Trading with participation stabilio grows
The Bank’s experts separately discuss with stablename, which is a kind of attempt to create some form of price stability. However, they emphasize: it is necessary to pay attention to the growing role of such currencies is bitcoin are increasingly trading against pegged to the dollar asset Tether USDT. Half of all bitcoin trading at the moment — against another digital asset that was observed last year, partly due to the fact that many cryptocurrency exchanges do not accept Fiat currency became a trend.
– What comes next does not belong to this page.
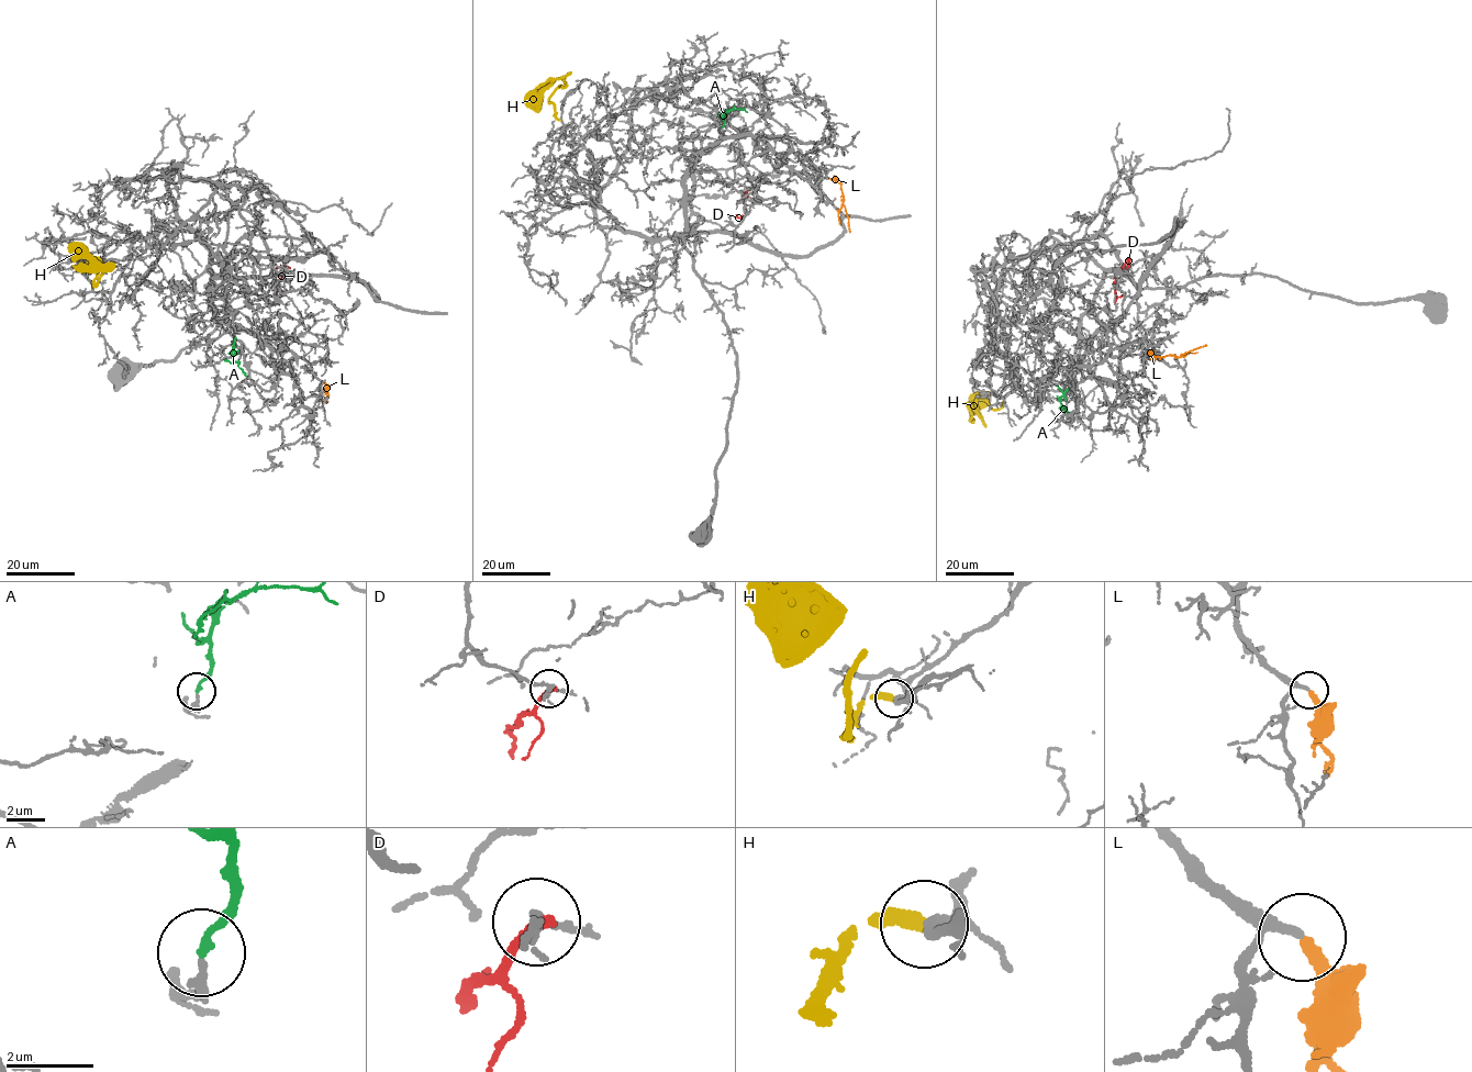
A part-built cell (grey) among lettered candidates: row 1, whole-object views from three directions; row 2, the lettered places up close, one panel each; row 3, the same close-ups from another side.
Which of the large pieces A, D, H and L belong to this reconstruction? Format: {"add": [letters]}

“USDT has assumed an increasing share of the volume of trading BTC, as soon as the course of cryptocurrency began to decline. This was because many exchanges trade only in crypto-crypto and not crypto-Fiat. Trading crypto-Fiat requires the passage through the banking sector, this is subject to a higher Commission. When the rate of bitcoin has fallen, like the rest of the courses all coin owners want to get out of investments in bitcoin were to switch to another asset, which was closer to the value of the dollar”, — the document says.
Morgan Stanley notes, crypto-startups are now trying to take advantage of the trend, stock exchanges and other companies develop their own stabilini as “part of the next wave of development.” Recent example — coins exchange Gemini and the startup Circle.
However, the authors do not expect to see all the “stable coins” have passed the test of time: the widespread can only get those that have “the lowest transaction cost, highest liquidity and the established regulatory structure”.
Recall that Morgan Stanley announced the possibility of clearing futures contracts on bitcoin and potential development of other areas of the industry back in January of this year.